Sami Özdağ, 2021 yılında 2 kez yaptıkları fiyat güncellemesini, 2022 yılının ilk 5 ayında 3 defa gerçekleştirdiklerini söylüyor.
“FİYATLAMA KOMİTEMİZ ARTIK HER HAFTA TOPLANIYOR”
Şirkette ‘Fiyatlama Komitesi’ eskiden ayda bir toplanırdı. Şimdi haftada bir, bir araya gelmek zorunda kalıyoruz. Araç fiyatlarının sık artışlarına yetişemediğimiz için, sisteme fiyat artışıyla tetiklenen otomatik artışlar tanımladık.
En önemli sorun ise 3 yıllık vadede maliyet tarafında oluşacak fiyat artışlarını tahmin etmek. Aracın 3 yıl sonraki satış değeri ve 3 yıl boyunca oluşacak maliyeti bizim için çok önemli… Bunu tahmin etmekte zorlanıyoruz. Kullandığımız istatistiki modeller ise fiyat artışı son 7-8 ayda çok hızlandığı için değişik sonuçlar üretiyor.

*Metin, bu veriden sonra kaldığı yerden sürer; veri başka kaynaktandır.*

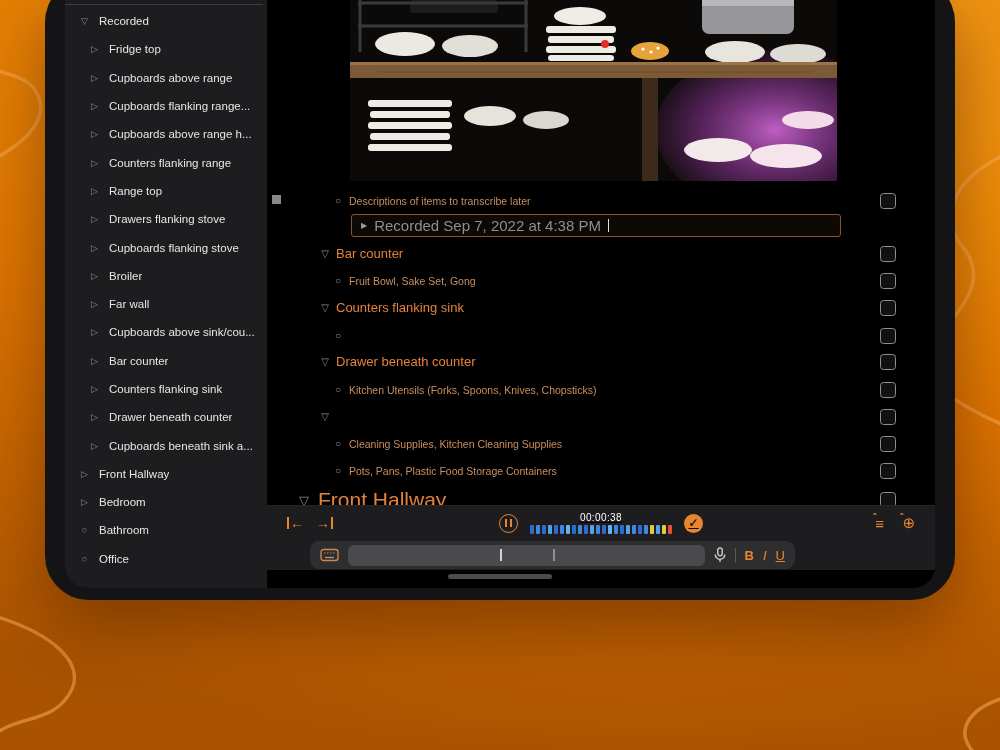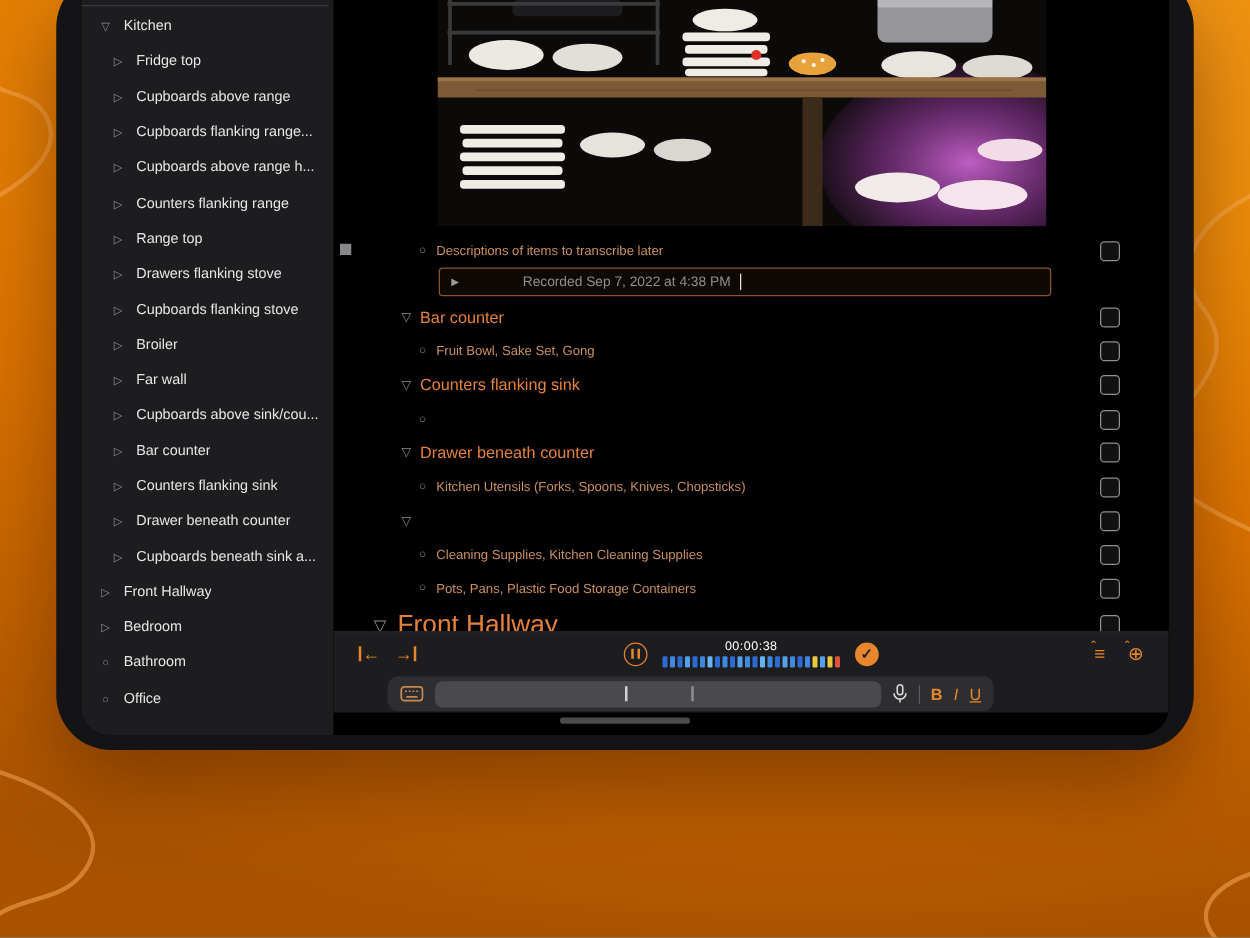--- a/index.html
+++ b/index.html
@@ -35,31 +35,31 @@
   .row-section .row-text{color:#e5823a;font-size:13px;}
   .row-big{padding-left:28px;height:30px;}
   .row-big .bullet{font-size:13px;width:18px;margin-right:5px;}
   .row-big .row-text{color:#e5823a;font-size:21px;}
   .checkbox{width:14px;height:14px;border:1.5px solid #8e8e93;border-radius:3.5px;background:rgba(28,28,30,.6);margin-left:auto;flex:none;}
 
   .audio-chip{position:absolute;left:84px;top:214px;width:490px;height:23px;box-sizing:border-box;
     border:1px solid #8a5432;border-radius:3px;background:rgba(138,84,50,.10);
     display:flex;align-items:center;padding:0 9px;}
   .chip-play{color:#9a9a9e;font-size:8px;margin-right:7px;}
-  .chip-label{color:#8e8e93;font-size:11px;margin-left:44px;}
+  .chip-label{color:#8e8e93;font-size:15px;}
   .chip-cursor{width:1.5px;height:13px;background:#e8e0d6;margin-left:7px;}
 
   
   .toolbar{position:absolute;left:0;right:0;top:505px;height:35px;background:#1d1d1f;border-top:1px solid #262628;
     display:flex;align-items:center;box-sizing:border-box;padding:0 20px;}
   .tb-left{display:flex;align-items:center;gap:12px;}
   .tb-icon{color:#e7862f;font-size:14px;font-weight:bold;display:inline-flex;align-items:center;cursor:pointer;}
   .tb-icon .bar{width:2px;height:12px;background:#e7862f;}
   .outdent .bar{margin-right:1px;} .indent .bar{margin-left:1px;}
-  .tb-center{position:absolute;left:50%;top:50%;transform:translate(-50%,-50%);display:flex;align-items:center;gap:12px;}
+  .tb-center{position:absolute;left:50%;top:50%;transform:translate(-50%,-50%);display:flex;align-items:center;gap:12px;text-decoration:underline;}
   .pause-btn{width:19px;height:19px;border:1.6px solid #e7862f;border-radius:50%;display:flex;align-items:center;justify-content:center;gap:2.5px;cursor:pointer;box-sizing:border-box;}
   .pause-btn i{display:block;width:2.5px;height:8px;background:#e7862f;}
   .rec-col{display:flex;flex-direction:column;align-items:center;}
   .rec-time{color:#fff;font-size:10px;letter-spacing:.4px;}
   .meter{display:flex;gap:2px;margin-top:2px;}
   .meter span{display:block;width:4px;height:9px;border-radius:1px;}
   .check-btn{width:19px;height:19px;background:#e7862f;border-radius:50%;color:#1d1d1f;font-size:12px;font-weight:bold;
     display:flex;align-items:center;justify-content:center;cursor:pointer;}
   .tb-right{display:flex;align-items:center;gap:16px;margin-left:auto;}
   .caret-mini{font-size:10px;position:relative;top:-6px;margin-right:-1px;font-weight:bold;}
@@ -99,21 +99,21 @@
   </svg>
 
   <div class="tablet">
     <div class="screen">
 
       <aside class="sidebar">
         <div class="sb-topline"></div>
 
         <div class="sb-row">
           <span class="sb-icon">▽</span>
-          <span class="sb-label">Kitchen</span>
+          <span class="sb-label">Recorded</span>
         </div>
         <div class="sb-row lvl1">
           <span class="sb-icon">▷</span>
           <span class="sb-label">Fridge top</span>
         </div>
         <div class="sb-row lvl1">
           <span class="sb-icon">▷</span>
           <span class="sb-label">Cupboards above range</span>
         </div>
         <div class="sb-row lvl1">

Stratejist Jeanne Hopkins’e göre 12 ay fiyat değiştirmeyen bir şirketin zarar etmesi garantidir.
3 SEKTÖRDE NELER OLUYOR?
METE YURDDAŞ
Watsons Türkiye CEO Eski yıllarda fiyatlar sadece yılda 1 defa değişiyordu. Şimdi de maliyetler artmadıkça bir değişiklik yapmıyoruz. Ancak, tedarikçilerden gelen artışlar nedeniyle neredeyse her üründe yılda en az 3 defa değişiklik yapmak zorunda kalıyoruz. Bu değişikliklerin bir başka zorluğu ise “ek etiket maliyetleri” ve personelin bu işe daha fazla zaman ayırması olarak yansıyor.
ERDEM ÇENESİZ
ISVEA CEO Biz enerji yoğun bir sektörüz. Bu nedenle fiyat değişim aralıklarını enerji fiyatları belirliyor. Yeni koşullarda yıllık değişim sayısının 4-5 kez olacağını tahmin ediyorum.
DENİZ ŞEKER
Mutlu Akü CEO Biz normalde 3 ayda bir fiyat gözden geçirmesi yapıyoruz. Covid döneminden bu yana aylık gözden geçirmeler yapıyoruz. Kurşun ve plastik, bizim ana hammaddelerimiz ve dövizle ithal ediliyor. Eylül 2021’den bu yana kurlardaki dalgalanma nedeniyle fiyatları ‘haftalık’ takip etmeye başladık. Fiyatlarda ise ayda 1 değişikliği, bunun üstüne çıkmamayı prensip haline getirmeye çalışıyoruz.
X 2.5-3:Fiyat değişikliğinin sık olması büyük market zincirleri için insan, zaman ve teknoloji açısından yeni bir maliyet yaratıyor. Bazen haftada 1 değişikliğe giden şirketler, büyük mağazalar için sabah saat 7-9 arasında değişikliği gerçekleştiriyor. Bazı şirketler ise gece çalışarak etiketleri yeniliyorlar. Geçen yıla göre etiket değişikliği sayısı 2.5-3 kat artmış durumda.